### ACTIVITY
Copy the material from its start up to and including the line that contains "LEGGI L'OROSCOPO", changing "towels" to "napkins" and leaving everything else as it is. Do not include the pictures.

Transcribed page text
━━━━━━
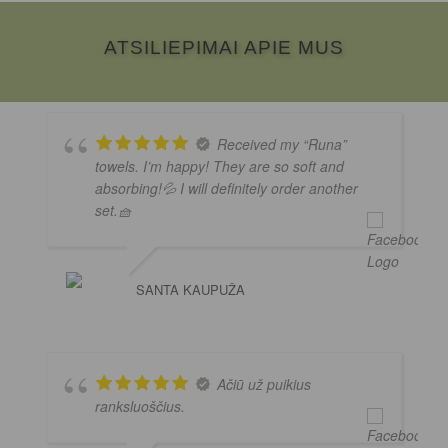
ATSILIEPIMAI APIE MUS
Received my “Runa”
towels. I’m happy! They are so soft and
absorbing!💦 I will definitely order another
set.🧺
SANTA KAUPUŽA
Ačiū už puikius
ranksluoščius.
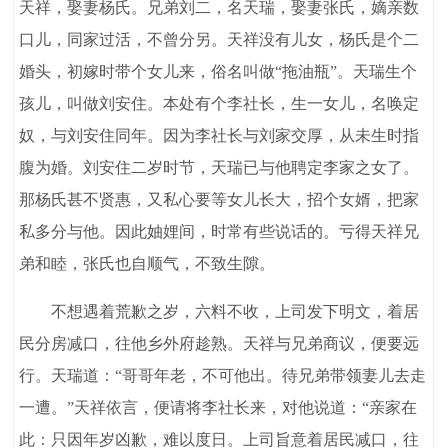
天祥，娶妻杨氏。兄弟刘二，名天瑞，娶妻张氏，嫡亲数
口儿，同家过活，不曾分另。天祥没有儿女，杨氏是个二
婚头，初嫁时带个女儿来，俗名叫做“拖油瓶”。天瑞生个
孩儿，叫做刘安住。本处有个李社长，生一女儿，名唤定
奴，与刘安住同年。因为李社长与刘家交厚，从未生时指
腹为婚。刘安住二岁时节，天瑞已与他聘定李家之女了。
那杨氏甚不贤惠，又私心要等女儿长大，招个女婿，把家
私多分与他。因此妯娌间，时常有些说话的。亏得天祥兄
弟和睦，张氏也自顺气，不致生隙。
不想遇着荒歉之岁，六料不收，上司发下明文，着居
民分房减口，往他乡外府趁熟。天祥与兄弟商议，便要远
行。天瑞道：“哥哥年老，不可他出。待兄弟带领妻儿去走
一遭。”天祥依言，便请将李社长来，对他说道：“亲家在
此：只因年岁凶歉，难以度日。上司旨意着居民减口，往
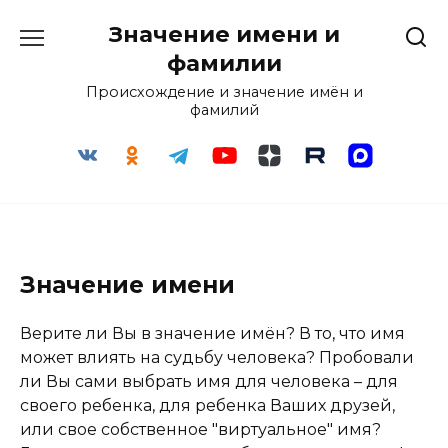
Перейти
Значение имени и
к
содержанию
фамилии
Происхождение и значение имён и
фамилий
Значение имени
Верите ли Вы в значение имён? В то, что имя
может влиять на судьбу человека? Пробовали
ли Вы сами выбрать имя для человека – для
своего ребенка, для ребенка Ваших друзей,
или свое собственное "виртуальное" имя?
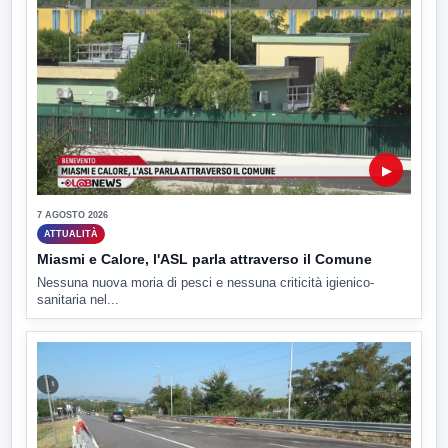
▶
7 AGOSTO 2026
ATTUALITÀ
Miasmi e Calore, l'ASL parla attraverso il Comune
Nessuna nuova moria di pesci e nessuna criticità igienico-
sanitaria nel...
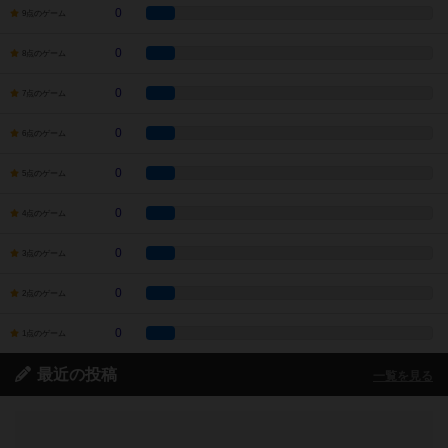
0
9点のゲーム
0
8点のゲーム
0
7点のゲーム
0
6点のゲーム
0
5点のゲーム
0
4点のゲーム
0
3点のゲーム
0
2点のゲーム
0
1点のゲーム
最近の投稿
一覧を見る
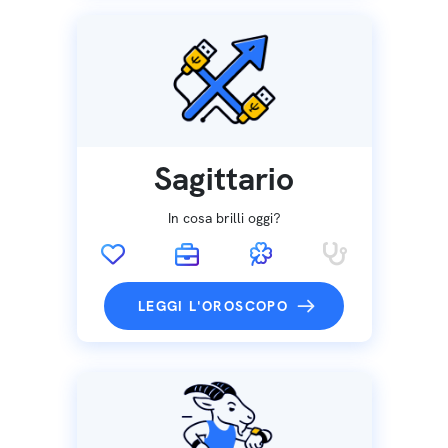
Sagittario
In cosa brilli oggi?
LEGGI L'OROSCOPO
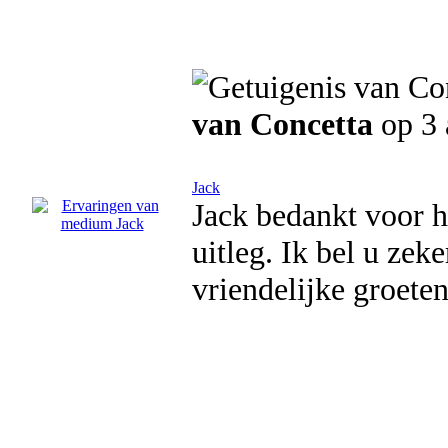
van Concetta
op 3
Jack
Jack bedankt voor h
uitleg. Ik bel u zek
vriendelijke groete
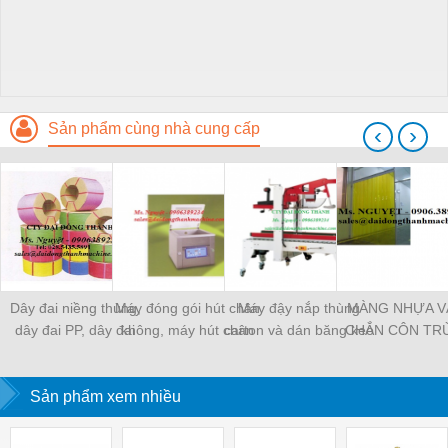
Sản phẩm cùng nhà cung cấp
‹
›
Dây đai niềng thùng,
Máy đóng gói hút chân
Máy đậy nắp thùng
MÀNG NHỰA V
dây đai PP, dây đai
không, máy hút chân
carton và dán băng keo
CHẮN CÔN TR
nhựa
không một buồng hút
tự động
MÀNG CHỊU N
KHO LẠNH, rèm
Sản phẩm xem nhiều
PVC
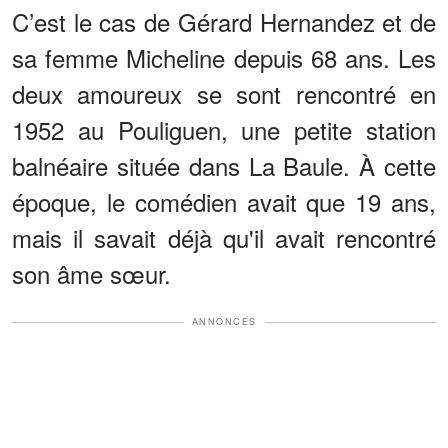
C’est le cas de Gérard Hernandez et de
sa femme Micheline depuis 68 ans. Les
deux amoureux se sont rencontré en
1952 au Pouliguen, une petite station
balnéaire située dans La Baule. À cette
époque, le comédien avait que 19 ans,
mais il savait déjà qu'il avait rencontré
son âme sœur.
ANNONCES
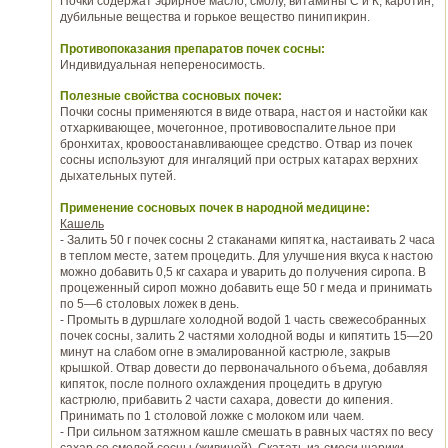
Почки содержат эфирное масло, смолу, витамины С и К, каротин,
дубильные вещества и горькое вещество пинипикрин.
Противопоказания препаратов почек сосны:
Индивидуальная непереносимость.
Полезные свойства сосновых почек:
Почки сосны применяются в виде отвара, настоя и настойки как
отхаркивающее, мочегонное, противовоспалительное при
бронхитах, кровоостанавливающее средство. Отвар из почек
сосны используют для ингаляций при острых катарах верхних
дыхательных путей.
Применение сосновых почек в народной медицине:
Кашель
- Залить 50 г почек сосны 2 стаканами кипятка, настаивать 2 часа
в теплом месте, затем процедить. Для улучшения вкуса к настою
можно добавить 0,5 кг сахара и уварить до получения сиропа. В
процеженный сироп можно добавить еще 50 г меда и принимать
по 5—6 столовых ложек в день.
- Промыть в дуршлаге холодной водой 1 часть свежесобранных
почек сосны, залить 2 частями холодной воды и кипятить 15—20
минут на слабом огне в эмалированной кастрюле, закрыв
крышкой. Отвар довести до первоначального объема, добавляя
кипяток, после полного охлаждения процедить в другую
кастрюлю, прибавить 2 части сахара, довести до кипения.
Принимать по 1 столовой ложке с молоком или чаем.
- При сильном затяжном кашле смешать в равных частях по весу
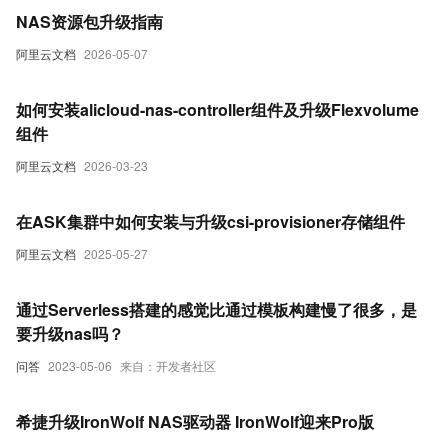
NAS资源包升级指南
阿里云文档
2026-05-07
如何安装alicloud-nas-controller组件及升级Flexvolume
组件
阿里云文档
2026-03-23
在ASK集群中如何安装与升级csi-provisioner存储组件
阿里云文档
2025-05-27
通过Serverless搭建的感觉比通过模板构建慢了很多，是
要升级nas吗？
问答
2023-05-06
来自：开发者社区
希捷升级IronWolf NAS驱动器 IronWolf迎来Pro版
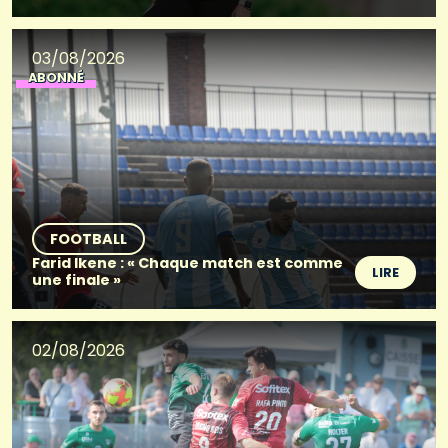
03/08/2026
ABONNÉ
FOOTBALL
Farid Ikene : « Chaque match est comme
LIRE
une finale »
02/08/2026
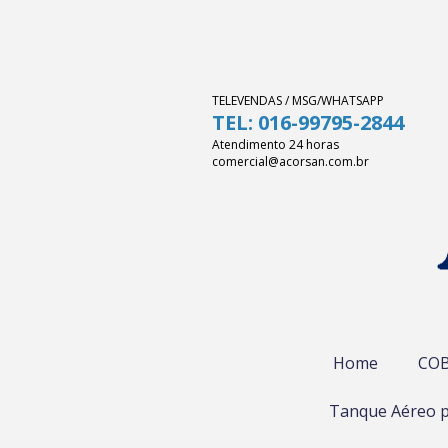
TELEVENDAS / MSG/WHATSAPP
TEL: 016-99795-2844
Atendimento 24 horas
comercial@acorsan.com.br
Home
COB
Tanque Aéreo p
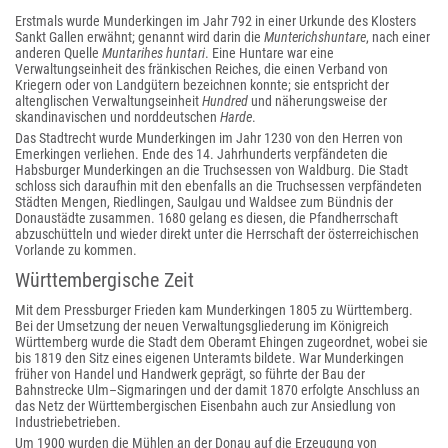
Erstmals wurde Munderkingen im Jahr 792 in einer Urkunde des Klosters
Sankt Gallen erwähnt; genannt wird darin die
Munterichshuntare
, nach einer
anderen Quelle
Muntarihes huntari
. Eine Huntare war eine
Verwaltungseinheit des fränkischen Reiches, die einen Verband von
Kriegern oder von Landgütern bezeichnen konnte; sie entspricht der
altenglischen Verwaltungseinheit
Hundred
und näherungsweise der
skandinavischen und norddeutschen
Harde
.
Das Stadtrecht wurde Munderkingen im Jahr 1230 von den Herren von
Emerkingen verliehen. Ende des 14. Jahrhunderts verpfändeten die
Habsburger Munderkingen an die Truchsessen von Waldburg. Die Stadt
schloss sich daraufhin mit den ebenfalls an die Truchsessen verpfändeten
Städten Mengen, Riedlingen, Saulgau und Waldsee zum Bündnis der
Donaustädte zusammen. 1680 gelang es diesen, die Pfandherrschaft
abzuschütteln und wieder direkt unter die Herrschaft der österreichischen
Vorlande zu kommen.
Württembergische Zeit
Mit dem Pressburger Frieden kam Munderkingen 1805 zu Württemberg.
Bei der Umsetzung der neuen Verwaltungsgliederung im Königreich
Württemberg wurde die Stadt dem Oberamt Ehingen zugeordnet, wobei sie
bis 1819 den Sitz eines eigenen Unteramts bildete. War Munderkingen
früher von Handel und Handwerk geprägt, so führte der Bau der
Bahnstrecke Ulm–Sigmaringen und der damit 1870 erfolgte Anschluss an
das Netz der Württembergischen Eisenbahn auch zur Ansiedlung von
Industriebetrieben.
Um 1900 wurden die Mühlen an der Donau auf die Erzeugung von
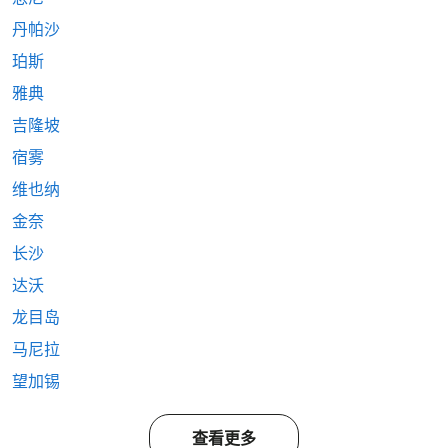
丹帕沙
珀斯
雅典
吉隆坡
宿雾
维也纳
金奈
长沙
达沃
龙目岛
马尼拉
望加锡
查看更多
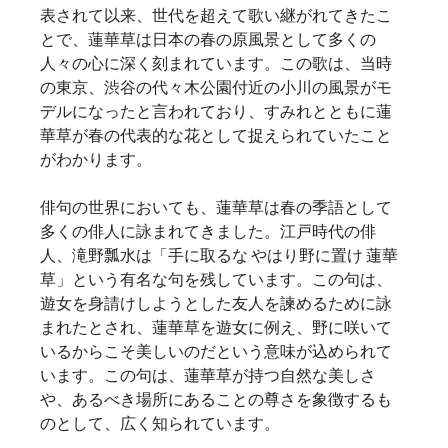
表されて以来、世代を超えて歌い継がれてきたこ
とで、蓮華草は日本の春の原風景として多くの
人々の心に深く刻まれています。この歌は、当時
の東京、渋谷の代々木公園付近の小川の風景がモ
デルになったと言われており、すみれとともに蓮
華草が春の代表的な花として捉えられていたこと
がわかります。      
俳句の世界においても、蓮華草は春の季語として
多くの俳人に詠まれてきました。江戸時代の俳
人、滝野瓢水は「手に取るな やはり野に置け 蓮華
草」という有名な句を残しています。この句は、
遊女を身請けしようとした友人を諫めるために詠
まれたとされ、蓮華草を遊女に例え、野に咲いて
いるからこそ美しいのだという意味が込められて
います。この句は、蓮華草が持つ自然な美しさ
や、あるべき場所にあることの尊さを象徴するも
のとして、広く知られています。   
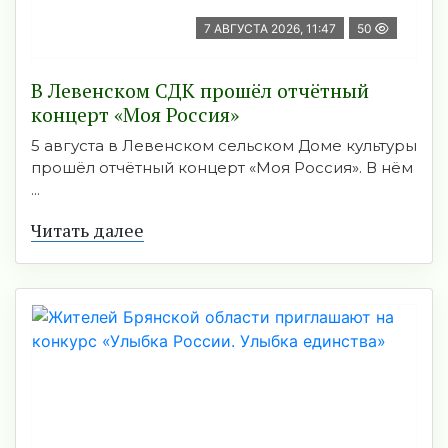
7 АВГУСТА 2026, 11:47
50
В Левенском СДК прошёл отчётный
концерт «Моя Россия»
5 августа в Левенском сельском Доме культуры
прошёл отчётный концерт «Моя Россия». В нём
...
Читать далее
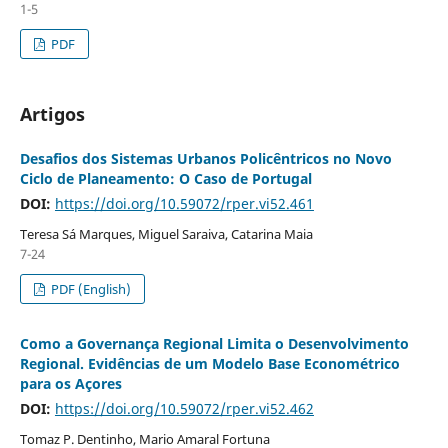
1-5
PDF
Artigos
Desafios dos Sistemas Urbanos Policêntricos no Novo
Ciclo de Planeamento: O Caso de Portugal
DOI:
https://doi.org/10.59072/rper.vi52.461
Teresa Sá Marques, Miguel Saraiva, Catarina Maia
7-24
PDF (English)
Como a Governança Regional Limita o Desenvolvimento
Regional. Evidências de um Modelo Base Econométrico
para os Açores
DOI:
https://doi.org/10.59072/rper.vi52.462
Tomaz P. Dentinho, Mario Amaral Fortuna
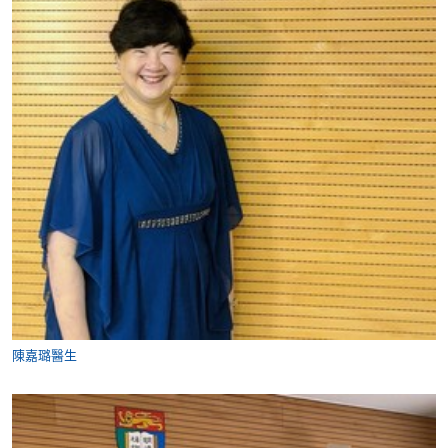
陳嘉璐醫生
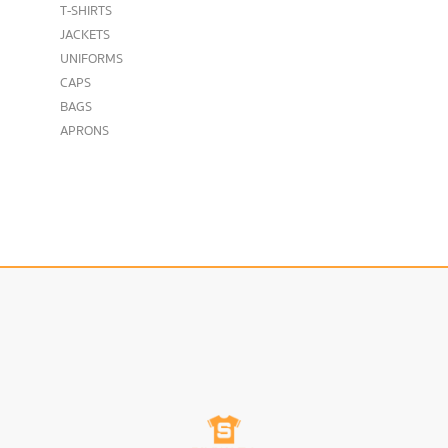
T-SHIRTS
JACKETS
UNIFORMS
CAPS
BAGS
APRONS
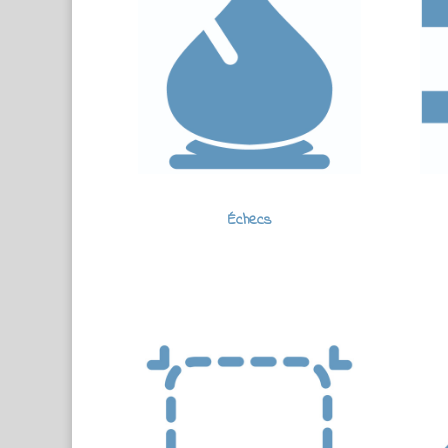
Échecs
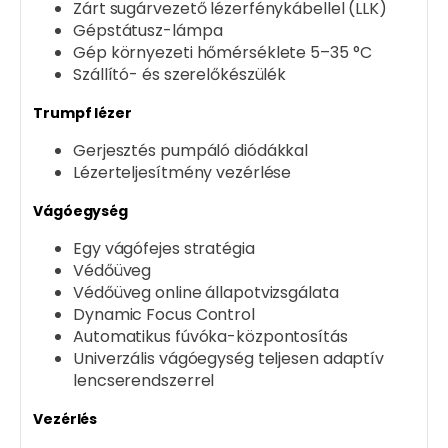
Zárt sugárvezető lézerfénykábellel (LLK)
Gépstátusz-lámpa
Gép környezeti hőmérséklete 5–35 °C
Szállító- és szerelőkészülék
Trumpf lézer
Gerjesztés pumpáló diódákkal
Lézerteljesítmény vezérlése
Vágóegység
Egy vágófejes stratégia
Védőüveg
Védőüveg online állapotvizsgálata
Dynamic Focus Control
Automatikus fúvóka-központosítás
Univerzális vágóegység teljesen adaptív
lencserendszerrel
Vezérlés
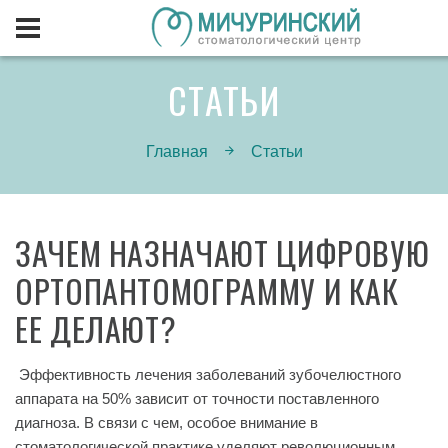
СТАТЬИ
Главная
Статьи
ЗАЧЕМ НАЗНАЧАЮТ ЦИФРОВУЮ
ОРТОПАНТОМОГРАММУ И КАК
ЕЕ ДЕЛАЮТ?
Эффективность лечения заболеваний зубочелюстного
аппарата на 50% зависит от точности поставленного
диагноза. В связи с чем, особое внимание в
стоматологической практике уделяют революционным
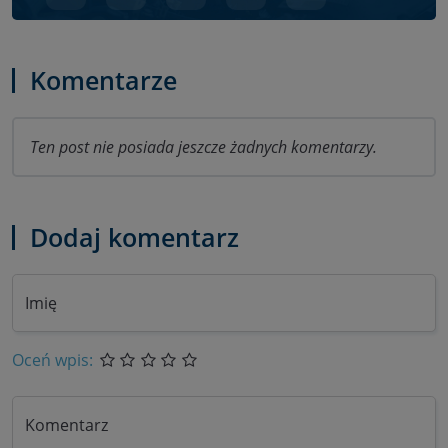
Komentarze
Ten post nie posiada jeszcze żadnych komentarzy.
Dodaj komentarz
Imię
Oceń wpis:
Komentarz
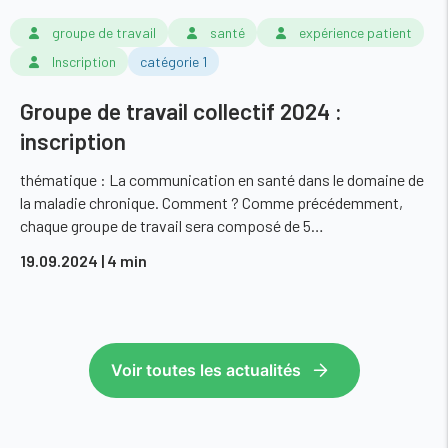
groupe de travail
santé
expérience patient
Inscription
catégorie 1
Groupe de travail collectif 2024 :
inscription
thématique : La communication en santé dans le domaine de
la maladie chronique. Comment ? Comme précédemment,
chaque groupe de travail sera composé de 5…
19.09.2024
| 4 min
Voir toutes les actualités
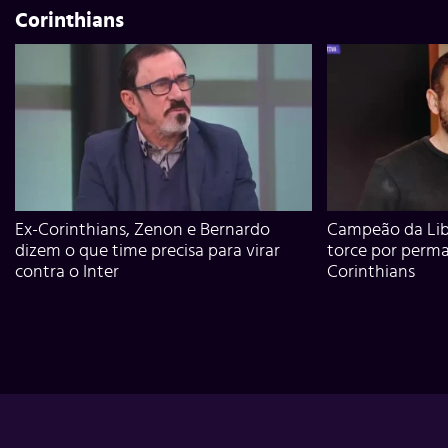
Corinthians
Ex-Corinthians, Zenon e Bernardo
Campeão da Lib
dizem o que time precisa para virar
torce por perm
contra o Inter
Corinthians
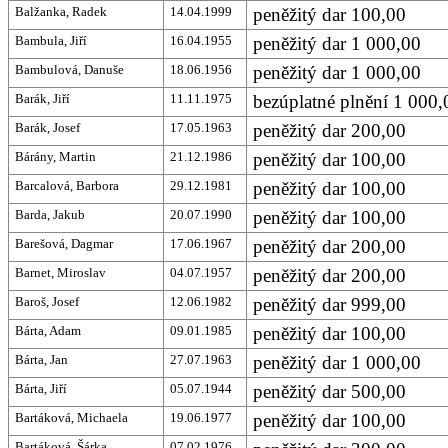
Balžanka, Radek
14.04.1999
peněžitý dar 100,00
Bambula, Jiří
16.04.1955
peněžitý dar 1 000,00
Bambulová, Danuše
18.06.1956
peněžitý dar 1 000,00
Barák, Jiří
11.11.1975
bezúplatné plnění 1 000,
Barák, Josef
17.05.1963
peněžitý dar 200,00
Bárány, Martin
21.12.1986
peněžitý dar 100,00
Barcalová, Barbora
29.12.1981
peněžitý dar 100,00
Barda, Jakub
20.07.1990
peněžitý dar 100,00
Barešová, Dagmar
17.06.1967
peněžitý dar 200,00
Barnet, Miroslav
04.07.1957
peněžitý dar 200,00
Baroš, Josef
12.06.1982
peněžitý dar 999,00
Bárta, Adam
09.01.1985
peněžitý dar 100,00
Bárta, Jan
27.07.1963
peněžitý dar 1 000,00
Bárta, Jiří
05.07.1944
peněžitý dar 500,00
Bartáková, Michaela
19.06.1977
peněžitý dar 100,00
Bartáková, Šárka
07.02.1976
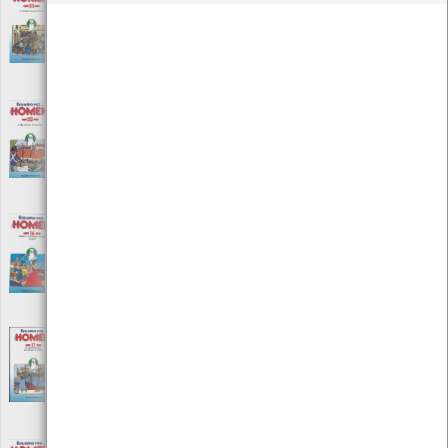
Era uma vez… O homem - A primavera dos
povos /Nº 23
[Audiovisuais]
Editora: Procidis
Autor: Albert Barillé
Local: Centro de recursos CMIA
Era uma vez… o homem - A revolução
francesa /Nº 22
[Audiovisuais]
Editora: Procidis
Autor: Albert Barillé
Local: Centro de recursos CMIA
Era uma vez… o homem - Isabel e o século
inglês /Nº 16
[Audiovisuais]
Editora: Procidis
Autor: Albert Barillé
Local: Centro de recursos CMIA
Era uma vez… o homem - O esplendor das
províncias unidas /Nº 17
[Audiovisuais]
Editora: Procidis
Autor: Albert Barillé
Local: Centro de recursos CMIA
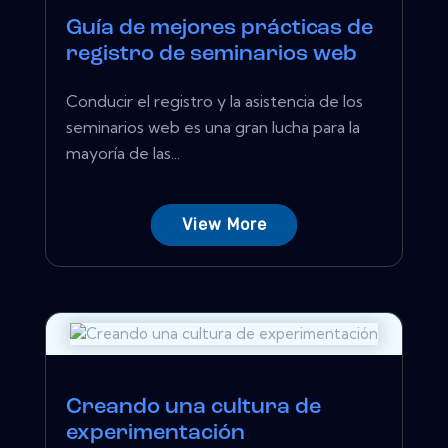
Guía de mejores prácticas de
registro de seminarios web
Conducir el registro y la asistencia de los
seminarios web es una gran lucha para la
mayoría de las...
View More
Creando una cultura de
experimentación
━━━━━━
### RESPONSE TO THE TASK
ATSILIEPIMAI APIE MUS
Received my “Runa”
napkins. I’m happy! They are so soft and
absorbing!💦 I will definitely order another
set.🧺
SANTA KAUPUŽA
Ačiū už puikius
ranksluoščius.
天祥，娶妻杨氏。兄弟刘二，名天瑞，娶妻张氏，嫡亲数
口儿，同家过活，不曾分另。天祥没有儿女，杨氏是个二
婚头，初嫁时带个女儿来，俗名叫做“拖油瓶”。天瑞生个
孩儿，叫做刘安住。本处有个李社长，生一女儿，名唤定
奴，与刘安住同年。因为李社长与刘家交厚，从未生时指
腹为婚。刘安住二岁时节，天瑞已与他聘定李家之女了。
那杨氏甚不贤惠，又私心要等女儿长大，招个女婿，把家
私多分与他。因此妯娌间，时常有些说话的。亏得天祥兄
弟和睦，张氏也自顺气，不致生隙。
不想遇着荒歉之岁，六料不收，上司发下明文，着居
民分房减口，往他乡外府趁熟。天祥与兄弟商议，便要远
行。天瑞道：“哥哥年老，不可他出。待兄弟带领妻儿去走
一遭。”天祥依言，便请将李社长来，对他说道：“亲家在
此：只因年岁凶歉，难以度日。上司旨意着居民减口，往
Перейти
Значение имени и
к
содержанию
фамилии
Происхождение и значение имён и
фамилий
Значение имени
Верите ли Вы в значение имён? В то, что имя
может влиять на судьбу человека? Пробовали
ли Вы сами выбрать имя для человека – для
своего ребенка, для ребенка Ваших друзей,
или свое собственное "виртуальное" имя?
▶
7 AGOSTO 2026
ATTUALITÀ
Miasmi e Calore, l'ASL parla attraverso il Comune
Nessuna nuova moria di pesci e nessuna criticità igienico-
sanitaria nel...
0
9点のゲーム
0
8点のゲーム
0
7点のゲーム
0
6点のゲーム
0
5点のゲーム
0
4点のゲーム
0
3点のゲーム
0
2点のゲーム
0
1点のゲーム
最近の投稿
一覧を見る
Sagittario
In cosa brilli oggi?
LEGGI L'OROSCOPO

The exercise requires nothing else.